Peter Mandelson might be giving unofficial advice to Keir Starmer — but in his day job running lobbying firm Global Counsel, he is hiring former Conservative ministers, reveals SOLOMON HUGHES

PETER MANDELSON emerged as an “unofficial” adviser to Starmer’s team during the botched Hartlepool by-election. Morgan McSweeney, who is close to Mandelson, was Starmer’s chief of staff and is now Labour’s “elections director.”

Mandelson was one of the key — and controversial — architects of New Labour, shifting the party in a right-wing, pro-big business direction. Mandelson was Labour’s campaign director in the 2010 election: Labour lost that election, so, out of a job, Mandelson set up Global Counsel, which he co-owns with former Blair communications director Ben Wegg-Prosser.

Global Counsel promises to help big businesses with “Navigating politics, business and policymaking” and charges corporate clients for advice on how to “manage risk and see opportunities in politics, regulation and public policy.”

Global Counsel needs to show corporations they can work with the current Conservative government, so Mandelson has recently hired a former Tory MP, Seema Kennedy. Global Counsel describe her to clients as a “former UK government minister and senior political aide to prime minister Theresa May.”

Kennedy was MP for South Ribble until 2019 and served as parliamentary secretary to May, before becoming an immigration minister, where she defended tighter post-Brexit migration rules, the Home Office’s poor response to “Windrush” compensation and plans to send asylum-seekers back to “safe third countries.” Kennedy announced she was standing down in 2019 but seems to have maintained good relations with government: she was made a part-time director of water regulator Ofwat last November.
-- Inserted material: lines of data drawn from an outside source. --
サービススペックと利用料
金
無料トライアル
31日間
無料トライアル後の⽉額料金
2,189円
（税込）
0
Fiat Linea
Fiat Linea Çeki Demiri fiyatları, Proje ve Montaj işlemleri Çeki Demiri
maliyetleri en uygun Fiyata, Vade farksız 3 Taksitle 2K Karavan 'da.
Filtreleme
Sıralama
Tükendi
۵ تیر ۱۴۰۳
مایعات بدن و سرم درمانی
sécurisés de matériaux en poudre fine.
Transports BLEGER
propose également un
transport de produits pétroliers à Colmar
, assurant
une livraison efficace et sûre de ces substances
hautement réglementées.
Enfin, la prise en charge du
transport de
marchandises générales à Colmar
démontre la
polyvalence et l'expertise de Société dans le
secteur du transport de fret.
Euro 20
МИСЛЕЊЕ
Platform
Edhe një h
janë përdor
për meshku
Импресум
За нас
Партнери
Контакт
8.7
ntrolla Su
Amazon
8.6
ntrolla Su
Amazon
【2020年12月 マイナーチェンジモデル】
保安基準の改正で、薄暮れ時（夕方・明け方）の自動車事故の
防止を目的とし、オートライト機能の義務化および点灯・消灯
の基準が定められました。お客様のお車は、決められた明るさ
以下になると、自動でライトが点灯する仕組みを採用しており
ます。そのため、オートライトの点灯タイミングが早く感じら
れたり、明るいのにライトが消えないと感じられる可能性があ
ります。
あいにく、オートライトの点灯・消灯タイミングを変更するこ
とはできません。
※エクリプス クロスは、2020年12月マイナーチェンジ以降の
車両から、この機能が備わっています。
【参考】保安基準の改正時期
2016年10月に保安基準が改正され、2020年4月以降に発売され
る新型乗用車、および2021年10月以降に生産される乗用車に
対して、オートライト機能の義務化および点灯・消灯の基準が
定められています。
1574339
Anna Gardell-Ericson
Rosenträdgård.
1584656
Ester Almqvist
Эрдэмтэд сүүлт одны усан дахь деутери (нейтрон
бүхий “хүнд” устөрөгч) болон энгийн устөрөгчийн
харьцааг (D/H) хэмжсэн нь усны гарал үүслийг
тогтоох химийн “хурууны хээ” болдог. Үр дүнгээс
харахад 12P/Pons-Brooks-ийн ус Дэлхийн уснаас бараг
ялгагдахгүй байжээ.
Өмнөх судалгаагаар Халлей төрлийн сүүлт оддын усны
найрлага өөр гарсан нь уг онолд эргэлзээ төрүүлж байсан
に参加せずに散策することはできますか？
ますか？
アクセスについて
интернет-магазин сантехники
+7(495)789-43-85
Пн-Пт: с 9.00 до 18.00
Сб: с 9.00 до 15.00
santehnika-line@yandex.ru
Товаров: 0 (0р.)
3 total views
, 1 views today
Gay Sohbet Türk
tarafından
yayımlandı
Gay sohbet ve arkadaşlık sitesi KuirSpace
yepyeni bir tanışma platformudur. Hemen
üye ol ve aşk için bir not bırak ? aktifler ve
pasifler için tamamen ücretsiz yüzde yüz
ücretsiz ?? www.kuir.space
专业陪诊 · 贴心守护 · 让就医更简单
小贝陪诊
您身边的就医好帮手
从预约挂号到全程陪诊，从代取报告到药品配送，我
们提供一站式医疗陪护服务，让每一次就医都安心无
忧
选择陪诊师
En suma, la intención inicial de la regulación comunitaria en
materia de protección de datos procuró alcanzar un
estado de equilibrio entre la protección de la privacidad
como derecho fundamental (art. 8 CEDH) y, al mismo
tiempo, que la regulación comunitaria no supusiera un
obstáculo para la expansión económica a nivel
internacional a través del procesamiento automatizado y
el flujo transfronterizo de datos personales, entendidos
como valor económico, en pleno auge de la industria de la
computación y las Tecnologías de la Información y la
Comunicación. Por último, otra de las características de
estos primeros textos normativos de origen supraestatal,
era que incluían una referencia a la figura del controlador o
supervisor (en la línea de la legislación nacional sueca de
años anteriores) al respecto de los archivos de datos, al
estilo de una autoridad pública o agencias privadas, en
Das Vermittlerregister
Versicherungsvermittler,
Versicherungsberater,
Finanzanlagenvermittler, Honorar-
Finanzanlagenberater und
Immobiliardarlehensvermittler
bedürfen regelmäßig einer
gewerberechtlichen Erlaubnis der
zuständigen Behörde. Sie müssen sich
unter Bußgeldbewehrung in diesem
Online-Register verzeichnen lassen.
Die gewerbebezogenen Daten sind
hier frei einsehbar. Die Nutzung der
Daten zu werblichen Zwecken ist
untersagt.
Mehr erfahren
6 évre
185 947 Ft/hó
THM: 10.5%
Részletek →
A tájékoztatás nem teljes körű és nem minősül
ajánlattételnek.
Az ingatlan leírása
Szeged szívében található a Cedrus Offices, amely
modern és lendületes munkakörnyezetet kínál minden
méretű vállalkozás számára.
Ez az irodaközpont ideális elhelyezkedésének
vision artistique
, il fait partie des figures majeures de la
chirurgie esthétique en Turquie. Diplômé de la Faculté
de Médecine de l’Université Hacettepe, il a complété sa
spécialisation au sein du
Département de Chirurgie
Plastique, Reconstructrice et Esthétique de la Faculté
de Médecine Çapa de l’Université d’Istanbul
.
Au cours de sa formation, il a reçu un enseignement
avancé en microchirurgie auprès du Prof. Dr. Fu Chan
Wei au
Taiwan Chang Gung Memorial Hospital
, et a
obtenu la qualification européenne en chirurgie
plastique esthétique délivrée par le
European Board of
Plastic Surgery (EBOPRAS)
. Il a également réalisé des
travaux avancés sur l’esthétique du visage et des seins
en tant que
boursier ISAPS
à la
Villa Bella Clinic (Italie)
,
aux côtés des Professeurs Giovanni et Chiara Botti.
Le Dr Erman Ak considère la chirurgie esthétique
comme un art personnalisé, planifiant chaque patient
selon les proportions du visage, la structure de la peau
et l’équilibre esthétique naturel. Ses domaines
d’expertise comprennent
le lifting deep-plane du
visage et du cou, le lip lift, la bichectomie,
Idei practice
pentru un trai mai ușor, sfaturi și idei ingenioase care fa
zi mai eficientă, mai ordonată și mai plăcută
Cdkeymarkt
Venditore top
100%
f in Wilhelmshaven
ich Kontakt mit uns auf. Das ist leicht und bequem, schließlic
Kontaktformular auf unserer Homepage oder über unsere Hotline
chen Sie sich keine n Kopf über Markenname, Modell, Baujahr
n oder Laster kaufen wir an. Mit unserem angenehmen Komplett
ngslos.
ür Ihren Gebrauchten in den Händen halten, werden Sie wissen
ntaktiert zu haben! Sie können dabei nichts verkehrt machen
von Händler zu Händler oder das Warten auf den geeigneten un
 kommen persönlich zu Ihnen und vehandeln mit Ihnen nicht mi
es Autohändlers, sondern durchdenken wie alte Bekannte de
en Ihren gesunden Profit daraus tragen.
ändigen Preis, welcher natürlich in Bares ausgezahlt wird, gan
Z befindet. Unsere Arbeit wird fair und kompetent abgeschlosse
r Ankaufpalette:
Kennedy told the advisory committee on business appointments — the toothless regulator of the “revolving door” between government and industry — that in her part-time role at Global Counsel she would chair round table meetings with clients and give “general political insights on commercial matters, drawing on my commercial and political experience.”

Global Counsel’s clients, who include Banco Santander and UK Finance, the City lobby group, will presumably be happy the firm is hiring former top Tories. Whether Labour Party members are as delighted to be reminded what their leader’s adviser does for a day job is another matter.